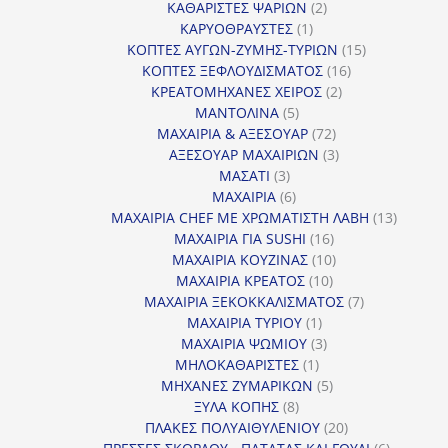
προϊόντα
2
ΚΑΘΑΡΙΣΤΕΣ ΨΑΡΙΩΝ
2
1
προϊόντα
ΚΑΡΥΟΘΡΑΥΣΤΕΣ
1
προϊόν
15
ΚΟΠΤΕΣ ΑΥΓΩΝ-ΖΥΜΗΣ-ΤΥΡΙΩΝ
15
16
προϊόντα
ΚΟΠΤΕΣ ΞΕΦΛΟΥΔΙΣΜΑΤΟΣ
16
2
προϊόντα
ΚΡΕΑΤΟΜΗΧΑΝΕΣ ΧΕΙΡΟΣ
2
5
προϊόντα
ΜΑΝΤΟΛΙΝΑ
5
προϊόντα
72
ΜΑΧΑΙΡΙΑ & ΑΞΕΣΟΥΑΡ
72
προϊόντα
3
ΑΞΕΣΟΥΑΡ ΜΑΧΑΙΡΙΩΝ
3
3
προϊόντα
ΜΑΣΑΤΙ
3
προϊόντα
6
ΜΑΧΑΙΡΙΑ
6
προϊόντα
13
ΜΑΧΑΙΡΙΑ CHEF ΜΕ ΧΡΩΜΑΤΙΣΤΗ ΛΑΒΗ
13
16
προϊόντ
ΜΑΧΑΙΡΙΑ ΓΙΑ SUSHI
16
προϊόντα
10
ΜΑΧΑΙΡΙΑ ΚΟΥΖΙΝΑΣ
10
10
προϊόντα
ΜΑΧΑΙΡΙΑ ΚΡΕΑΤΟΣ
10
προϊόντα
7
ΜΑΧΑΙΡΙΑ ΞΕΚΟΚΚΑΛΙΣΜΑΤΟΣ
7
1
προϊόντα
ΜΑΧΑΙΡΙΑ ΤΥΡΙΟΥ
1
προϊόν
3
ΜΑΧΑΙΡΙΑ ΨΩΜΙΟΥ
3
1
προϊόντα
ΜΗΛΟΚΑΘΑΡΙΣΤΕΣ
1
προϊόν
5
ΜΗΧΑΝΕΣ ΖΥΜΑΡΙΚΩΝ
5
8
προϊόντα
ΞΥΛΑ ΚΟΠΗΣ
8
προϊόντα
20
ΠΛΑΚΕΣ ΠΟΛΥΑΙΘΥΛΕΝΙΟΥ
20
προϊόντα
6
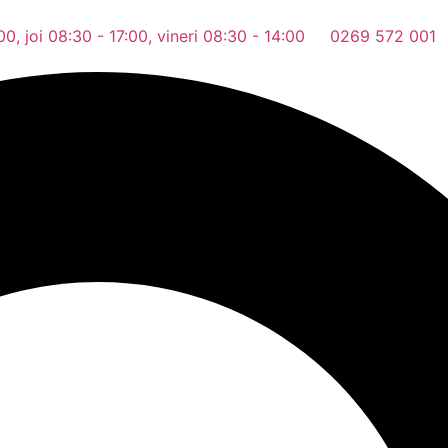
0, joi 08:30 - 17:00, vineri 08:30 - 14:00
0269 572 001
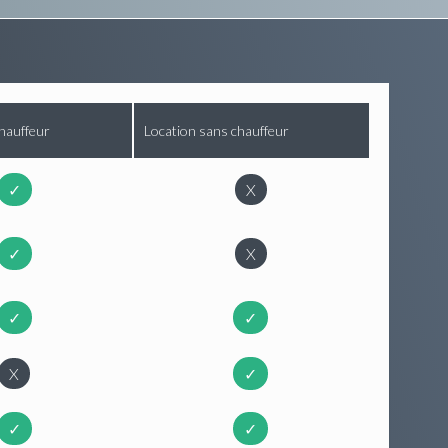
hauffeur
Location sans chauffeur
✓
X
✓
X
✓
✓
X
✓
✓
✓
_ _ _ _ _
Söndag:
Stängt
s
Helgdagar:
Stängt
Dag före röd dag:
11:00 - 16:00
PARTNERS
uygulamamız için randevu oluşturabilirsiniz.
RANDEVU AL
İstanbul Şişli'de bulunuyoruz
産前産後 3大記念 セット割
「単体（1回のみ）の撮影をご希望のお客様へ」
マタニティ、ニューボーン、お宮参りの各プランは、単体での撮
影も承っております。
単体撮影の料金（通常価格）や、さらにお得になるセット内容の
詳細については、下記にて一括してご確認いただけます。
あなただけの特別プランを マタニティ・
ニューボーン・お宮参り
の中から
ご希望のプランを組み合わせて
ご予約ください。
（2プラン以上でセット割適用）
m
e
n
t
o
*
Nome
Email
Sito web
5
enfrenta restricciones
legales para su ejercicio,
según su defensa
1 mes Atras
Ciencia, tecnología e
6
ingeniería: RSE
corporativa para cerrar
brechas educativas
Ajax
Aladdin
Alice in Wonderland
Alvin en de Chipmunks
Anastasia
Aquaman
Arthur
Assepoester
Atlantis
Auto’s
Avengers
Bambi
_ _ _ _ _
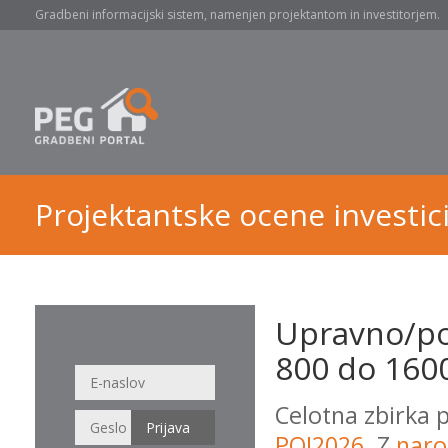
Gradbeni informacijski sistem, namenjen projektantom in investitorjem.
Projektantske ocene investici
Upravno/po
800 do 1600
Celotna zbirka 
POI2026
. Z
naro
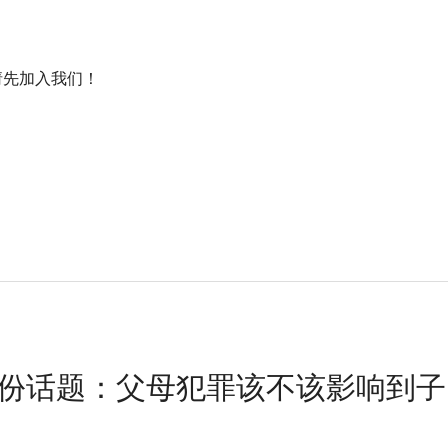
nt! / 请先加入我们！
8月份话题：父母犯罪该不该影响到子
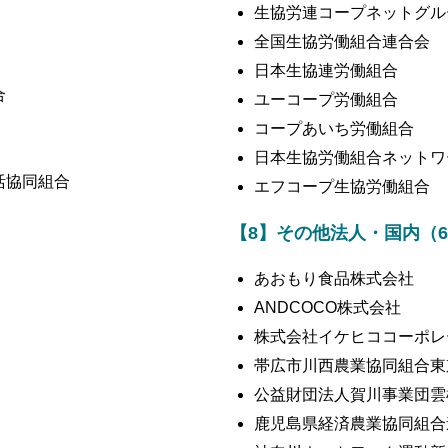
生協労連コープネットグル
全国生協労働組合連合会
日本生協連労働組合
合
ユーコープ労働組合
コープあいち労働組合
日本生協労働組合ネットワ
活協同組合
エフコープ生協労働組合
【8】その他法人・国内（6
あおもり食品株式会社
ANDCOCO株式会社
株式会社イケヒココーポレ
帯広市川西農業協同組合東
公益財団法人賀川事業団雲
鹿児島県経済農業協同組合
_ _ _ _ _
What you will do: Beginning at the line that has "Projektantske ocene investici" and ending at the line that has "鹿児島県経済農業協同組合", restate the listing above word for word, pictures left out.

Response to the exercise:
Projektantske ocene investici
Upravno/po
800 do 1600
Celotna zbirka 
POI2026
. Z
naro
nt! / 请先加入我们！
8月份话题：父母犯罪该不该影响到子
生協労連コープネットグル
全国生協労働組合連合会
日本生協連労働組合
合
ユーコープ労働組合
コープあいち労働組合
日本生協労働組合ネットワ
活協同組合
エフコープ生協労働組合
【8】その他法人・国内（6
あおもり食品株式会社
ANDCOCO株式会社
株式会社イケヒココーポレ
帯広市川西農業協同組合東
公益財団法人賀川事業団雲
鹿児島県経済農業協同組合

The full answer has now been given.